A private Havre school has closed temporarily due to a flu outbreak.
As a precaution, the city’s largest medical provider is restricting visitors to the maternity ward.
Despite the concentrated outbreak in the school, Hill County Health Director Kim Larson emphasized there is no regional flu outbreak. It is normal flu activity for this time of the year.
On Wednesday, St. Jude Thaddeus Catholic School announced, via its Facebook page that it will close Thursday and Friday because of an influenza outbreak.
St. Jude Principal Mike Haugen, in his office Thursday morning, said he made the tough decision to close after much discussion among staff, parish leaders and consultation with health department and medical professionals.
“Throughout this week, our absenteeism has rapidly increased from 15% to 30%,” reads the social media announcement. “As we are a much smaller school community, this outbreak has hindered our ability to provide quality instruction to the entirety of our students. “
Classes will resume Tuesday at St. Jude, a pre-kindergarten through 8th-grade school with 143 students.
“We’re hoping this helps us out,” Haugen said, adding he’s unsure if closing the school due to the flu is unprecedented.
Havre Public School Superintendent Andy Carlson said the public district is not considering a similar action.
Northern Montana Health Care is taking precautions.

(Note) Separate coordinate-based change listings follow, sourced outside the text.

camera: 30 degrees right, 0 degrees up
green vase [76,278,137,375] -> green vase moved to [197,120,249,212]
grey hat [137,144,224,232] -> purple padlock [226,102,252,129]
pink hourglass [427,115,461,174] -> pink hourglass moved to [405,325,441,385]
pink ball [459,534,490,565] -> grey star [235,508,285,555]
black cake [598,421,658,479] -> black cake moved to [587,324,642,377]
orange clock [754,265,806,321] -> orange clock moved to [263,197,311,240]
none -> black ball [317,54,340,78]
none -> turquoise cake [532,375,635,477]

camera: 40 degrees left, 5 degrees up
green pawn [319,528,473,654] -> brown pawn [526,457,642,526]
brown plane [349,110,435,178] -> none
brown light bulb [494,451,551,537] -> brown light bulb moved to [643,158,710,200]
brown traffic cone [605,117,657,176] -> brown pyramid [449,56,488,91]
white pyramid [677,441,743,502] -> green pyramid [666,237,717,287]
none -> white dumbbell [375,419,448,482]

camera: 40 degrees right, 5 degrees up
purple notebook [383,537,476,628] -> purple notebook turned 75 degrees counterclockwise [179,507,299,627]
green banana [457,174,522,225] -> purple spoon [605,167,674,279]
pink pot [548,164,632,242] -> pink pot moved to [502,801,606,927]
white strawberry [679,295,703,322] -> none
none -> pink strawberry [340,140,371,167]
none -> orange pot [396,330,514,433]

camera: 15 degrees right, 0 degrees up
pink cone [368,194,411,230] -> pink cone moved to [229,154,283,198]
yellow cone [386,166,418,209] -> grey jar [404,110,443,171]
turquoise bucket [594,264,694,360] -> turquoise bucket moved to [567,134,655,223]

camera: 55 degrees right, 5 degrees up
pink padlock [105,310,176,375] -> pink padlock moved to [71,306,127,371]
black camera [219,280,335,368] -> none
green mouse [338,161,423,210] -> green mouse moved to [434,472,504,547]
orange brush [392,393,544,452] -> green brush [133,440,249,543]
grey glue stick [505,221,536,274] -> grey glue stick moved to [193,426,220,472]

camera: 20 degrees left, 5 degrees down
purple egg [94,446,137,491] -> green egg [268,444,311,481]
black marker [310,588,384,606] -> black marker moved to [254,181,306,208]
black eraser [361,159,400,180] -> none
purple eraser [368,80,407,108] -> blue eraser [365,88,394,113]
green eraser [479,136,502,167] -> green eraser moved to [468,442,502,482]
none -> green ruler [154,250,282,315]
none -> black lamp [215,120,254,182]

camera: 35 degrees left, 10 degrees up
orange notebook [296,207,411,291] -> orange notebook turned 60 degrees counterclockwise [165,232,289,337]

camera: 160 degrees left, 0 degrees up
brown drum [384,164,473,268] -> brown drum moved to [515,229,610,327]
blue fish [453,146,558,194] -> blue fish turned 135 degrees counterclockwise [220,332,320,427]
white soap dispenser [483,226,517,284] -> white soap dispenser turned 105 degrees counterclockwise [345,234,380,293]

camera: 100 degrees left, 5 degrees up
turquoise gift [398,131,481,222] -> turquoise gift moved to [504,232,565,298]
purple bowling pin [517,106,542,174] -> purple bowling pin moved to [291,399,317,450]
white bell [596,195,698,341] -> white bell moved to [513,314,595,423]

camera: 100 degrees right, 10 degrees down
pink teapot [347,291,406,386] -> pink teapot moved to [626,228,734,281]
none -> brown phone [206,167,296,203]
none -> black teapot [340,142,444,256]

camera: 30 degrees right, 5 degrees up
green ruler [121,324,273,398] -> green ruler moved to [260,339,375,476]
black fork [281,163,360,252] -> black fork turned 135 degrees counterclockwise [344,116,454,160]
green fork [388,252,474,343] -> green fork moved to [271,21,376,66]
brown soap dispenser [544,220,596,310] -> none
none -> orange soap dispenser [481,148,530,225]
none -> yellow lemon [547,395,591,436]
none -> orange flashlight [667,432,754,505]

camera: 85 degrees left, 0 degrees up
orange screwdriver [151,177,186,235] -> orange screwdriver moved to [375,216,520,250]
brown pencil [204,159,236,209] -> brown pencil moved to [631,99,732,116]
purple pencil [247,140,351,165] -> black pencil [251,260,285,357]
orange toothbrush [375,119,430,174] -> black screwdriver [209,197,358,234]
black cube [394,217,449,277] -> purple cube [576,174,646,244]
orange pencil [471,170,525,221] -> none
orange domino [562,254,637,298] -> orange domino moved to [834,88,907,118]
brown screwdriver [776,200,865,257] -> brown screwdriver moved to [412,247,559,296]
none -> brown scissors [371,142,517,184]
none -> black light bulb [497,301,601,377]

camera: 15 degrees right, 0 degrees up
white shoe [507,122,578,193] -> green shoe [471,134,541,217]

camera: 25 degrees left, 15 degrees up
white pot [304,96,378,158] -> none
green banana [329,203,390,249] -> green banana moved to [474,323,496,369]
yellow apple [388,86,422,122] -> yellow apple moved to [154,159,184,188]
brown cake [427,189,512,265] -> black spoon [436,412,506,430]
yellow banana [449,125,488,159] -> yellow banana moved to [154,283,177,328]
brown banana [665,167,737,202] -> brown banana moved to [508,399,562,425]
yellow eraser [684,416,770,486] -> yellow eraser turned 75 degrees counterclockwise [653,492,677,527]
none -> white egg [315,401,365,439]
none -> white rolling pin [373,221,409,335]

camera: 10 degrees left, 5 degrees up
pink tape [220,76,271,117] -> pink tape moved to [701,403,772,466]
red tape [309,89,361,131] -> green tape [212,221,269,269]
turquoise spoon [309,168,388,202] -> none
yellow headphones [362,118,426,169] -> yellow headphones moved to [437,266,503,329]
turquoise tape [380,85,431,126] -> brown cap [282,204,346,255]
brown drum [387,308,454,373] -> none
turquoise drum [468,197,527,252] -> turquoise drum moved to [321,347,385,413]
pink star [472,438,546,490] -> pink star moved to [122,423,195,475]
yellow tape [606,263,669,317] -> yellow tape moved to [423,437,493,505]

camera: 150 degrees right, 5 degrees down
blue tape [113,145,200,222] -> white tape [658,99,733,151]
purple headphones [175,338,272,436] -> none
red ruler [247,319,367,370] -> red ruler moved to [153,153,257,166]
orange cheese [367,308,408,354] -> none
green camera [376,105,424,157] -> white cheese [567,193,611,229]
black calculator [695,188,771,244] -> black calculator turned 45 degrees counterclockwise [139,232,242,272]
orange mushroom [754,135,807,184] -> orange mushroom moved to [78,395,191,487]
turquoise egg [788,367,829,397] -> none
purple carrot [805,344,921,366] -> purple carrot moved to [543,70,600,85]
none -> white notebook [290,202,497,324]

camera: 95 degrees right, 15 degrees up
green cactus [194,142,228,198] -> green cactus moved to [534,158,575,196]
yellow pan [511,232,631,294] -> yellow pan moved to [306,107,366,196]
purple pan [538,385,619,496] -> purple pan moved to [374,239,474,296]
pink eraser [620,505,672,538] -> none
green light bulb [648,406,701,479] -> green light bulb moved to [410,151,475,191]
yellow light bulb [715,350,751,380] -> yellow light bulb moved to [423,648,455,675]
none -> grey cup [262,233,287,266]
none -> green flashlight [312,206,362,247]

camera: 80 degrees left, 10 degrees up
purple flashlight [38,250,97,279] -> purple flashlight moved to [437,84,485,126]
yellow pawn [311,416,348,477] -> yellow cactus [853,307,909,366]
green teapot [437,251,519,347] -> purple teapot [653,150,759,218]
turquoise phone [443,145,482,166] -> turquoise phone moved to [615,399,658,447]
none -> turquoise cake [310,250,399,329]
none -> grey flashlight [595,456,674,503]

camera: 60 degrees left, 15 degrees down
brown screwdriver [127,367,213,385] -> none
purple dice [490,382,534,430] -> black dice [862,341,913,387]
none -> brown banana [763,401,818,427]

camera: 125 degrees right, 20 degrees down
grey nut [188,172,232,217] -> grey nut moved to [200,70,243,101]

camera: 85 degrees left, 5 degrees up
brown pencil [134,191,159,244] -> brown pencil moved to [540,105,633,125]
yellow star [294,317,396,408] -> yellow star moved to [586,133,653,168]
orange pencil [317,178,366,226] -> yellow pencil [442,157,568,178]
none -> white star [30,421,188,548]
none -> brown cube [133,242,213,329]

On Monday, officials announced it was restricting visitations.
“Due to increasing cold and flu illnesses in our community, visitors under the age of 18 are not allowed to visit our Labor and Delivery Department at this time,” the hospital announced on its Facebook.
Hospital Infection Control Nurse Ginny Heberly told The Havre Herald the hospital’s action is typical during flu season. Since children are more likely to get sick with the flu, the hospital limits their exposure to infants.
Kim Larson said as of Jan. 4, Montana had 1,200 confirmed cases, 19 of them in Hill County. The Health Department will continue monitoring flu activity.
Flu symptoms include: a fever over 100 degrees Fahrenheit, coughing, sore throat, body aches, headaches, chills and fatigue. Most sufferers can treat the flu at home with rest and fever-reducing, antiviral medicines. But pregnant women, young children and folks with underlying conditions should see their doctor.
The Health Department recommends the following to avoid catching the flu:
- Get a flu shot if you haven’t. It’s not too late. You can do so with your provider
- Avoid close contact with sick people
- If you have cold symptoms or a fever of 100.3 degrees or higher, stay away from others until your fever has been gone for 24 hours
- Call your doctor immediately to see if an antiviral medication is appropriate for you
- If you’re sick, don’t visit vulnerable loved ones who may be in a hospital, nursing home, or cancer care environment
- If you’re sick, don’t kiss babies, preganant women, grandparents, or others who may be a higher risk for getting sick
- Cover when you cough or sneeze
- Try not to touch your eyes, nose, and mouth
- Wash your hands frequently
- Clean and disinfect anything that may be contaminated with flu germs
The Health Department and Haugen urge parents who suspect their child has the flu to keep them home.
“Keep the sick kids out of school,” Haugen said.
School nurse Ginny Heberly said those in close contact with one another makes it easier for the virus to spread during the winter.
“Hopefully, we can keep it under control,” Heberly added.